DATASET:
-*-*-

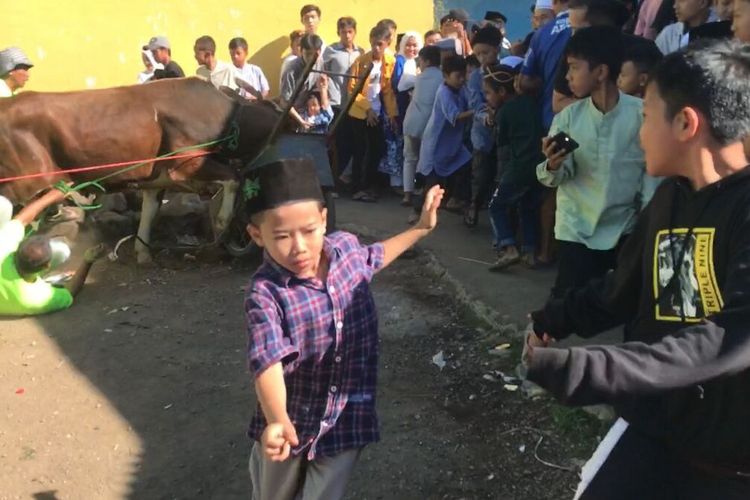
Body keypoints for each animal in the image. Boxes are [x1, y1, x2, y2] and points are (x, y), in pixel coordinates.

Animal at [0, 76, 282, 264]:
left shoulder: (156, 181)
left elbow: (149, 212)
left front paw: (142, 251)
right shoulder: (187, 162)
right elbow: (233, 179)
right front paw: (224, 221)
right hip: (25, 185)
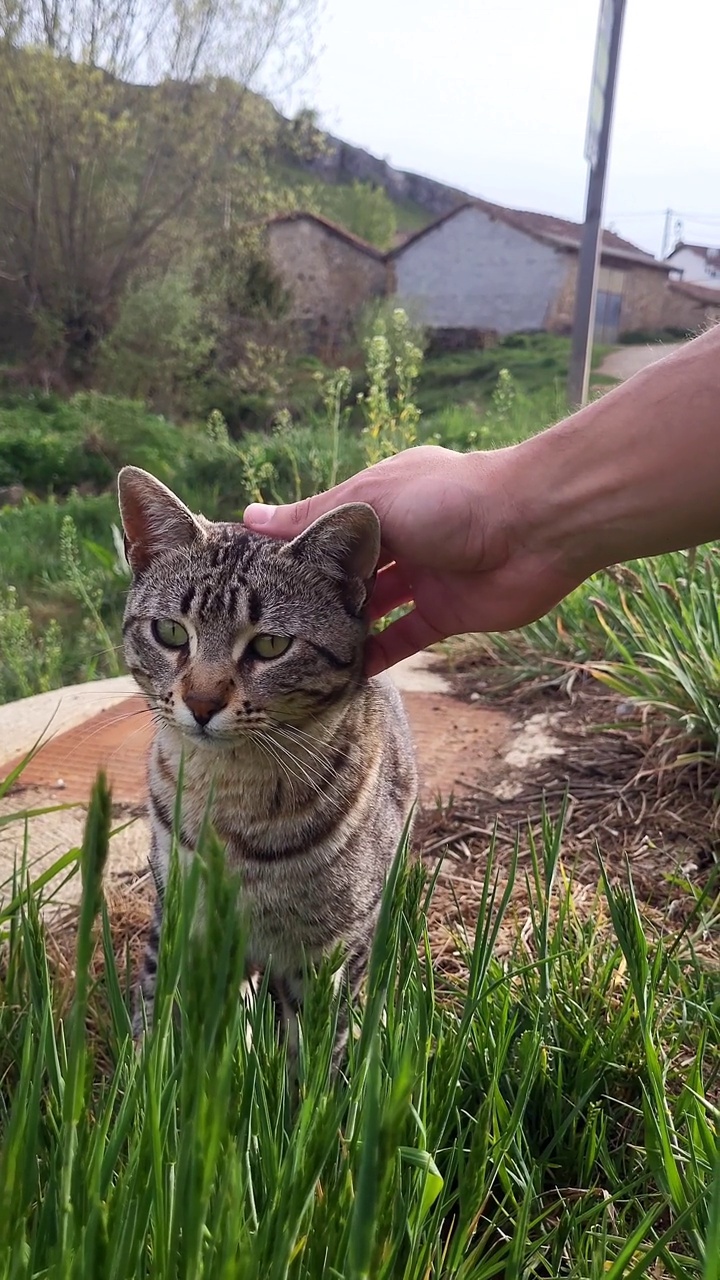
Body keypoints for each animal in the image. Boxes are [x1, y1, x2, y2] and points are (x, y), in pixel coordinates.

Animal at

-*-*-

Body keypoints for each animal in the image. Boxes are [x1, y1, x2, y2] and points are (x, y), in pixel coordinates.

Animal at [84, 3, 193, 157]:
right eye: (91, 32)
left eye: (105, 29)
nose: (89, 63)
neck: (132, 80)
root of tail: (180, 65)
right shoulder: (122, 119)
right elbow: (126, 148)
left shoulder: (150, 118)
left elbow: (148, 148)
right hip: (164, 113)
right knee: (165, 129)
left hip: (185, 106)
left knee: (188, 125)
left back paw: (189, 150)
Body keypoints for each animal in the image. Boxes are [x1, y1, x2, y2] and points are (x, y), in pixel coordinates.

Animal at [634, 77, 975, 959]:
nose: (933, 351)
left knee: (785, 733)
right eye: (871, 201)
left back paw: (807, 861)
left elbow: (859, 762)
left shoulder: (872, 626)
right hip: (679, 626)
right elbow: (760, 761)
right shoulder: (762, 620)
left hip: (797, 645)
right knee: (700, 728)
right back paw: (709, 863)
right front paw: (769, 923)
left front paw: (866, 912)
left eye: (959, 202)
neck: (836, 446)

-*-*-

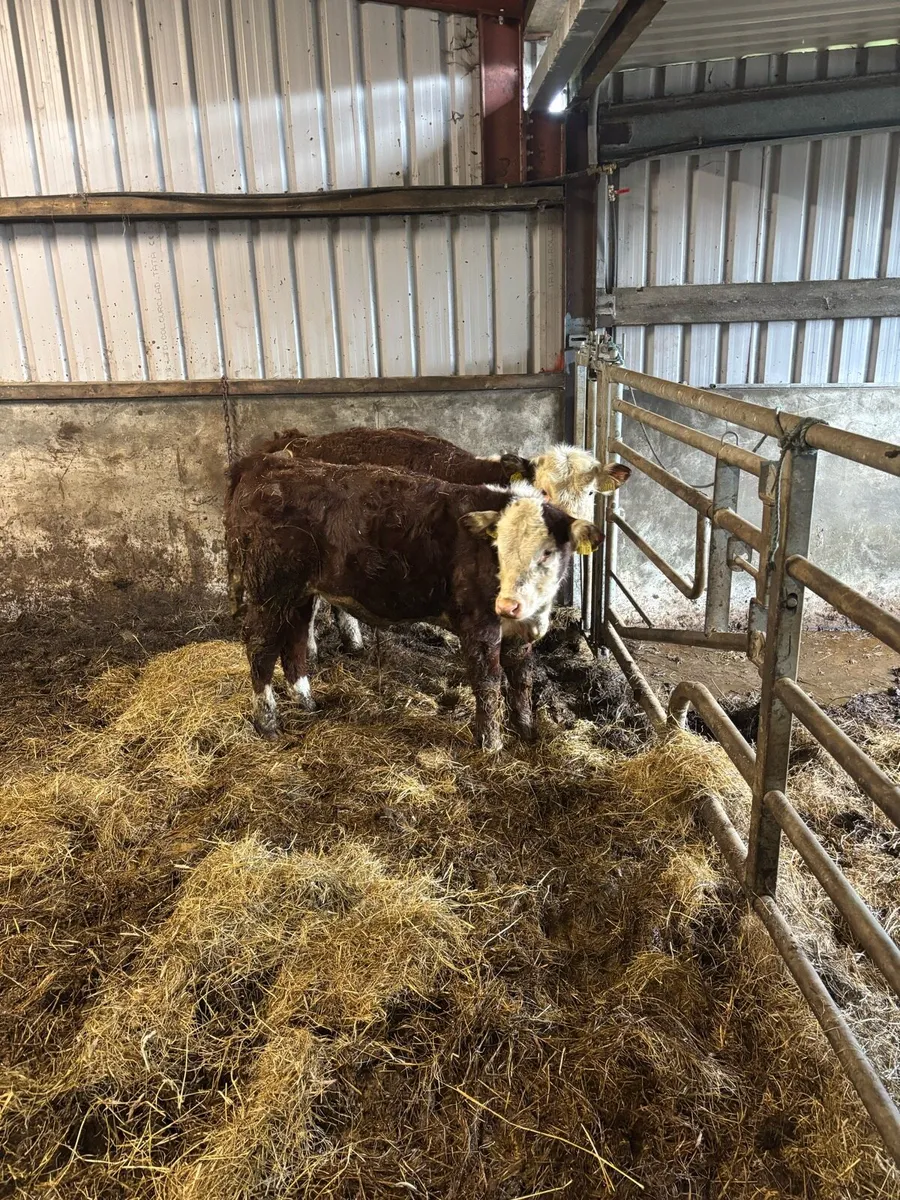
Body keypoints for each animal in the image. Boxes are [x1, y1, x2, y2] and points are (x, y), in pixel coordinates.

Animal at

-*-*-

YOUR OBJECTIVE:
Where a line above holds the string "shoulder", copy that line.

SOLVED PROBLEM:
left shoulder: (156, 181)
right shoulder: (187, 162)
right shoulder: (122, 119)
left shoulder: (150, 118)
left shoulder: (872, 626)
right shoulder: (762, 620)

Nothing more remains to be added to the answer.